Two games in a row Australia have fielded poorly balanced sides due to fitness concerns around all-rounder Marcus Stoinis. It’s time for Australia to bite the bullet and replace the out-of-form Stoinis with Mitchell Marsh.
Despite Stoinis having been the weakest link in Australia’s ODI side over the past year, the selectors are rather strangely happy for the squad to be one man down while they wait for him to recover from a side strain.
Over the past year Stoinis has averaged just 23 with the bat from 23 ODIs, all while scoring at a dawdling rate of 4.88 runs per over. Meanwhile, with the ball he has averaged 38 at a sky-high economy rate of 6.36 runs per over.
Just as concerning as his lack of runs is his defensive batting style, which is out of place at No. 5 or No. 6 in an ODI order and has been affecting the balance of Australia’s line-up.
Stoinis has been patently out of form for the last two-thirds of his entire ODI career. Yet the selectors seem to be clinging to the hope he will begin batting like the man who thrashed 146* in just his second ODI.
The problem is that the further away we get from that phenomenal performance in New Zealand, the more it looks like an anomaly.
Cricket history is lined with players who charged onto the international scene, flourished for a period and then faded away. At first they caught opponents off guard. Then, once teams had time to analyse them, they identified flaws and planned accordingly.

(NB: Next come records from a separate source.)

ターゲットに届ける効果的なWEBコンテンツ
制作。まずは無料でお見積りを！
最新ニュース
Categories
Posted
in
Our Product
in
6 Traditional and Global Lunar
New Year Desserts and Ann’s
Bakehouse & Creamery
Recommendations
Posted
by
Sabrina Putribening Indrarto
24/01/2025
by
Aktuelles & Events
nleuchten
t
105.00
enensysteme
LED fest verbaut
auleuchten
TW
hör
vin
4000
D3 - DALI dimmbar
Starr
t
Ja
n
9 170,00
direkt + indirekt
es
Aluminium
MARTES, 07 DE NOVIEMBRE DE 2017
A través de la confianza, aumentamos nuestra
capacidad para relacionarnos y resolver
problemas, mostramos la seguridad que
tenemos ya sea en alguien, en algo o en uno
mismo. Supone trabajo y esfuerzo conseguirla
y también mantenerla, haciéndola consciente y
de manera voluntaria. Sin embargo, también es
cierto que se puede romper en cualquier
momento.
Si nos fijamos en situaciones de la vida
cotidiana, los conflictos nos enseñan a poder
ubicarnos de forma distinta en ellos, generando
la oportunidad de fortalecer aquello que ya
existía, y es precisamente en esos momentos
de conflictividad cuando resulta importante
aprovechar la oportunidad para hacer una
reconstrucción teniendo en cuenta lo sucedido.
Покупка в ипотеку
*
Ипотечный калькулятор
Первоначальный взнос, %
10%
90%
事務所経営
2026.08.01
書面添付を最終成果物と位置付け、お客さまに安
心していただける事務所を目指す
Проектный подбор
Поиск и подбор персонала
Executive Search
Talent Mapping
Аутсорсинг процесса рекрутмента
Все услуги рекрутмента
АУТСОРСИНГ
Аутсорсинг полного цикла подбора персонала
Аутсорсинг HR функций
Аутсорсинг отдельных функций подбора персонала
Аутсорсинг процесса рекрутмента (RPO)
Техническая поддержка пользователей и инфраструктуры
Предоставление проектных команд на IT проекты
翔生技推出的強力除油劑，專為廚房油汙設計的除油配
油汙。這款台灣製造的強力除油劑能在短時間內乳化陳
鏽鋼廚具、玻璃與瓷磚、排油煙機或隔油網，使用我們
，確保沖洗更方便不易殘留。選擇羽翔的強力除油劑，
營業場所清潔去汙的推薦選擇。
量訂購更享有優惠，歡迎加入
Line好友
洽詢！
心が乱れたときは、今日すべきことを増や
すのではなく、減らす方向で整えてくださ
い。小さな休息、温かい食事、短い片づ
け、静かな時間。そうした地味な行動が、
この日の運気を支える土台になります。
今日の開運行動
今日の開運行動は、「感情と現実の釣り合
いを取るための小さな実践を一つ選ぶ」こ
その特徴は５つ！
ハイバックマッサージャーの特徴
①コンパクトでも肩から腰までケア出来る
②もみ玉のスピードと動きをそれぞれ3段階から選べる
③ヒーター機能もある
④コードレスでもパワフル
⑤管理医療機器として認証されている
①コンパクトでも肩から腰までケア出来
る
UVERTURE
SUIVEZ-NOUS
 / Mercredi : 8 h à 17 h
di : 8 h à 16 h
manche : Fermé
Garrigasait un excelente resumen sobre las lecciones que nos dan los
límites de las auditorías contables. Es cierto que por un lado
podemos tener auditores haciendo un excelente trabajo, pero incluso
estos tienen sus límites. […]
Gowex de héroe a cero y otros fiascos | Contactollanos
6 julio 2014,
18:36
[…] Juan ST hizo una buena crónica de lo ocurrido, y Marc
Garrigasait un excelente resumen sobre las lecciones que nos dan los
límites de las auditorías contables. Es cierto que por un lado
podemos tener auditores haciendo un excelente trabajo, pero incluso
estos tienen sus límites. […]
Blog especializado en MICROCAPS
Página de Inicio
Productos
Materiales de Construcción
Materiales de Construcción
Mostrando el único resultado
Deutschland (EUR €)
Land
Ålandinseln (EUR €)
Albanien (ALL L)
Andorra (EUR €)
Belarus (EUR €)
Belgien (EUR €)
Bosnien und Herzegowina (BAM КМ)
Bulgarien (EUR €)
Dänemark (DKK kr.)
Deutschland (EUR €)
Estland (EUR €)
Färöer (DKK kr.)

For some time now Stoinis’ opponents seem to have noted how slowly he starts his innings and how unnatural it is for him to rotate the strike. Whereas for most ODI batsmen the infielders hang back on the edge of the circle, trying to stop boundaries rather than prevent singles, when Stoinis arrives at the crease watch how these same fieldsmen creep in.
They know he rarely displays aggression in his first 20 balls at the crease and that he also is not comfortable deflecting the ball into gaps. So the infielders come in off the circle to crowd Stoinis.
In the past year Stoinis has reached 20 balls faced in 11 ODI innings, and these were the number of runs he had after 20 balls: four, nine, nine, ten, ten, 11, 13, 15, 17, 20, 24.
That underscores just how often Stoinis plods along in his first seven overs or so at the crease. ODI batsmen stationed at five or six in the order rarely have the luxury to start their innings with such little urgency.
That is particularly so if the top order is doing a good job, meaning the middle order batsmen arrive in the last 15 to 20 overs of the innings with a need to score swiftly from the get-go.
Australia’s middle order is being given terrific platforms thanks to Aaron Finch, David Warner and Steve Smith, who combined have churned out 867 runs at 62 in this tournament. The role of numbers five, six and seven, then, is to capitalise on these good starts by taking on the bowlers.
Stoinis quite clearly prefers not to do this. He likes to take his time, but right now time is at a premium.
Can Mitch Marsh offer greater potency with the blade at five? His ODI record suggests he can, but he is also coming in cold, having not played in this format for Australia for more than a year.
But with Stoinis having been categorically proven to be bereft of form and to have a batting style which does not mesh with his role, where is the risk in replacing him with Marsh?
One major selling point with Marsh is his sensational ODI record against the three teams Australia are most likely to have to face should they make the semi-finals: England, India and New Zealand.
In 26 matches against those three sides Marsh has scored 781 runs at 41 (strike rate of 101), while also taking 29 wickets at 25. Consistently across his ODI career he has been at his best against the strongest ODI teams.
There is little doubt Australia would be better balanced with a second all-rounder in their top six alongside Glenn Maxwell. While they have got away with fielding only one all-rounder in their past two matches, against Sri Lanka and Pakistan, that would be a big gamble against much stronger batting units like India and England.
Australia’s next match is against Bangladesh on Thursday. With England and New Zealand to follow after that, this match against Bangladesh has a lower profile and less pressure. It is the easiest possible time to introduce Marsh during this tournament.
It would be folly to instead try to nurse an out-of-form Stoinis through the rest of this World Cup.